L'acqua, qui, si è fatta strada nel corpo cedevole del tufo, ha scavato anfratti e discontinuità, ha denudato la pietra, denunciandone l'uniformità fittizia, e ne ha svelato il carattere di materia residuale, saldata dal sedimentarsi instancabile del tempo. Paesaggio brullo, aspro, profondamente segnato dall'erosione, la gravina appare un continuo susseguirsi di antri ombrosi, pareti precipiti, superfici corrose e irregolari, un'alternanza dissonante di pieni e di vuoti.
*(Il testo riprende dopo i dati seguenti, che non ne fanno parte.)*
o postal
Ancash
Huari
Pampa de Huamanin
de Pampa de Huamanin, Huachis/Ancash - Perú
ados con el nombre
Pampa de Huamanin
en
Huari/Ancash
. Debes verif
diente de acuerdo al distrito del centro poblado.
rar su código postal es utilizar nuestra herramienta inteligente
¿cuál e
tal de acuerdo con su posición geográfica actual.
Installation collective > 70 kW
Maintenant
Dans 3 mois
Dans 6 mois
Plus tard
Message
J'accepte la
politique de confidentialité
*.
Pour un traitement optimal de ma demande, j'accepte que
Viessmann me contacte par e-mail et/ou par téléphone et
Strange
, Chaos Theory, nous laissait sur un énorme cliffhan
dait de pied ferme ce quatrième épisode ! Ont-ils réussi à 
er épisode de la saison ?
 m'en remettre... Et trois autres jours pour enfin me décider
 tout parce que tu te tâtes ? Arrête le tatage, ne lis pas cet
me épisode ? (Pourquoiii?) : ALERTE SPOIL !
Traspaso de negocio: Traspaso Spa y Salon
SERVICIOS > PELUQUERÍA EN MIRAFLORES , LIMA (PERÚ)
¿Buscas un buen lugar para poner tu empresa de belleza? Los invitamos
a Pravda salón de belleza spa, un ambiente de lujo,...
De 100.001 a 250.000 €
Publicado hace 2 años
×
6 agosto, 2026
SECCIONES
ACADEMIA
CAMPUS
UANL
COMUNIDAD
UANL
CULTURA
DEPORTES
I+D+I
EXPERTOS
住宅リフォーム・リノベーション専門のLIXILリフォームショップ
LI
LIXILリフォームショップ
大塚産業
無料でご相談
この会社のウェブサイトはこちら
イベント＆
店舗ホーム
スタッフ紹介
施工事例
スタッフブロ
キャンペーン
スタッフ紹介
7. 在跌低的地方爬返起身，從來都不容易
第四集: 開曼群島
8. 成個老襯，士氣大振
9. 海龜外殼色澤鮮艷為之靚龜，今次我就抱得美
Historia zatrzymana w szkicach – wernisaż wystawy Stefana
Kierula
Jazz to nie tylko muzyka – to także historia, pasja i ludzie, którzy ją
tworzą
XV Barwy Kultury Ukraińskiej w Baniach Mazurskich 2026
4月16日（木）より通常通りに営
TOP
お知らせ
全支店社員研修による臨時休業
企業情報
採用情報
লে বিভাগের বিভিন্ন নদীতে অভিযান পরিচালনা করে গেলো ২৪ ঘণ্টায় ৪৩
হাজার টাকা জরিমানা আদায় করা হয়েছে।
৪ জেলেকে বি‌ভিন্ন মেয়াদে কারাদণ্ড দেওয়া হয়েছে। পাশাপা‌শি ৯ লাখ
Gravina di Matera con la neve - 2012
Ma, a ben guardare, la profonda slabbratura aperta dal torrente Gravina è assai più di un semplice episodio geografico; è, anzi, soprattutto un luogo mentale, dove è caduto (o forse non è mai esistito) quel diaframma fra le natura e l'umano che di solito costituisce il fondamento indispensabile alla costruzione di ogni edificio sociale. Ed è per questo che, anche oggi, lo sguardo che indugia sulle pareti scabre della gravina stabilisce con la natura un contatto diretto, primitivo, nel senso di non mediato da interventi che ne attenuino il carattere di sostanziale estraneità alle epoche della storia e della civiltà umana.